Он только молча кивает. А я думаю о своем небольшом смартфоне, который предусмотрительно прилепила скотчем к телу и который все записывает, и с нетерпением жду, когда Ленцен ответит. Но он ничего не говорит. Сидит и курит. Избегает смотреть мне в глаза. И мне становится ясно, что мы поменялись ролями. Теперь он не может вынести моего взгляда.
– Позвольте вас спросить, – говорю я.
– О чем на этот раз?
– Почему вы пришли ко мне?
Ленцен смотрит куда-то в пустоту.
– Вы не представляете, как все было, – говорит он.
На губах у меня появляется ироническая усмешка.
– Звонок в редакцию. Знаменитая писательница хочет дать интервью, непременно мне. Ничего не понимаю. Линда Конраде, имя вроде бы слышал в отделе литературы, но мне оно, в сущности, ни о чем не говорит.
Ленцен трясет головой.
– Шеф литературного отдела обижен, что его обошли. Он, естественно, хотел сам взять у вас интервью. Но мне на это плевать, мне даже интересен такой необычный для меня собеседник.
Ленцен горько смеется. Нервно затягивается, продолжает дальше.
– Ну и вот. Секретарь договаривается о времени интервью, получаю экземпляр книги, чтобы подготовиться.
Я вся дрожу.
– Читаю. Как обычно читают то, что нужно прочесть по работе. Мимоходом, то тут, то там, когда выдается минутка, в вагоне, на эскалаторе, пару страниц перед сном. Многое просто пробегал глазами. Я не большой поклонник детективов, в мире и без того много насилия, чтобы еще читать об этом в книжках…
Он понимает, как фальшиво это звучит в его устах, умолкает.
– Я ничего не заметил, – наконец говорит он, – пока не дошел до той главы, где это происходит.
Отмечаю, как он старательно избегает слова «смерть». Некоторое время он молчит, собирается с мыслями.

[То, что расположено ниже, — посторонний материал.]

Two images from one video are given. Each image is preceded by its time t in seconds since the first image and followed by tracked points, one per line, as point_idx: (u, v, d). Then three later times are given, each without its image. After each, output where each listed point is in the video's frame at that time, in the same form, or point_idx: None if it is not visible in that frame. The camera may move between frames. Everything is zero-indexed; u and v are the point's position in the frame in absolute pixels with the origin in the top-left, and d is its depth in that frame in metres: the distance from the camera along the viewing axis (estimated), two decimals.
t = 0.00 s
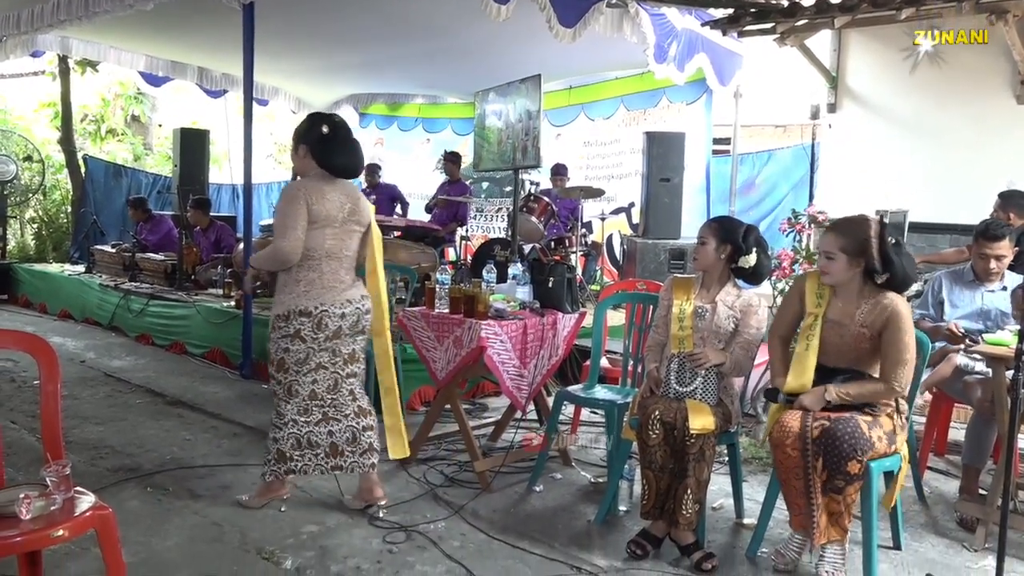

– Когда прочитал эту главу… Смешно. Сначала я даже не понял. Возможно, сознание отказывалось понимать, отталкивало от себя. Описанная сцена показалась мне поначалу всего лишь смутно знакомой, было в ней что-то неприятное, тревожное. Будто что-то из какого-то фильма. Не имеющее отношения к реальности. Я как раз ехал в поезде. И когда вдруг понял, когда до меня дошло, о чем именно я только что прочитал… Было… смешно. Как будто неожиданно вспомнил о чем-то таком, что давным-давно вытеснено из сознания. В первый момент захотелось просто отложить книжку. И подумать о чем-то другом. Все забыть. Но первая костяшка домино уже упала, и тут нахлынули воспоминания. Одно за другим. Тогда я был чертовски взбешен.